But when this next wrestling season starts in late fall, the uncomfortable, oft-mocked singlet will be somewhat a thing of the past. Back in May, the National Federation of State High School Associations — the national governing body that suggests rules that the NHIAA more often than not adopts — approved a rule change which would allow wrestlers to wear “an alternate two-piece uniform consisting of compression shorts or shorts designed for wrestling and a form-fitted compression shirt.”

Compression technology has advanced far enough that shirts and shorts no longer need be so loose that they could cause injury. UFC fighters wear a similar getup in their competition, and it was only a matter of time before high school wrestling followed suit.

It’s a move that both Ewing and Curran think could open the door for more and more kids to try wrestling.

“At the end of the day, the more wrestlers we get the better,” Curran said. “I don’t care what we’re wearing.” Curran said he’d start the season in the shirt and shorts, as to not separate himself from the team, but likely switch back to the singlet if the team approves.

Ewing said he hopes the move will lead to bigger middle and high school teams around the country — something that would do wonders for the self-esteem of a generation of kids.

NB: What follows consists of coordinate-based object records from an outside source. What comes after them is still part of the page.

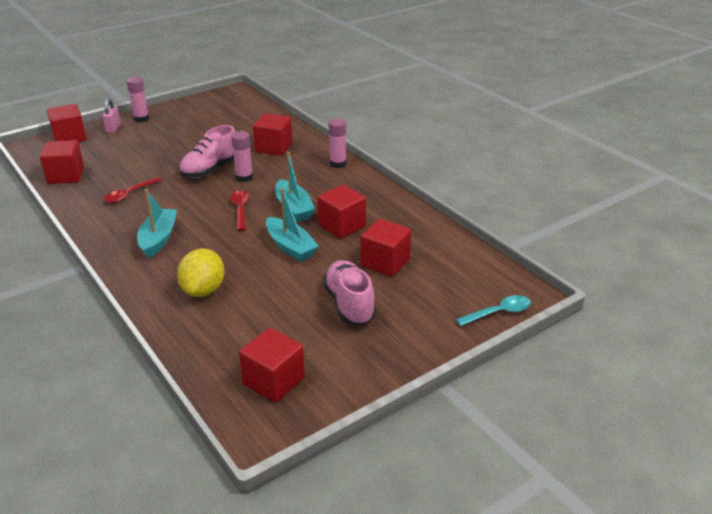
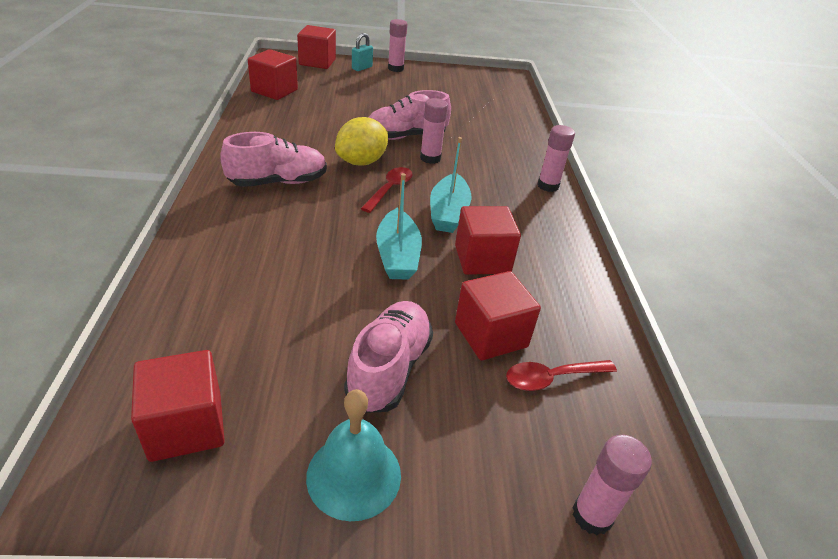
camera: 30 degrees right, 5 degrees up
pink padlock [102,99,121,133] -> turquoise padlock [352,33,373,71]
red spoon [104,177,162,203] -> red spoon moved to [506,360,617,391]
turquoise boat [137,189,177,258] -> pink shoe [220,132,327,187]
yellow lemon [177,249,224,297] -> yellow lemon moved to [335,117,388,165]
red cube [253,113,293,156] -> none
turquoise spoon [456,295,531,326] -> pink glue stick [572,435,652,535]
none -> turquoise bell [306,389,401,521]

“I truly believe with every ounce of my soul that wrestling is good for young boys and girls,” Ewing said. “It is the truest sport. It’s more honest than other sports. There’s no fame, fortune, glory, none of that exists. It’s just you against yourself. You go out and compete against other people, but if you’re national champ or barely go .500, the only person that really matters to you is you. There’s a segment of the population where wrestling can positively affect your life, if you get rid of singlets, so those kids can have the gumption, or remove one more block of their buddies making fun of them for wearing a singlet, and they already might be insecure ... let’s let them get the positive aspect of the sport. I’m all for it.”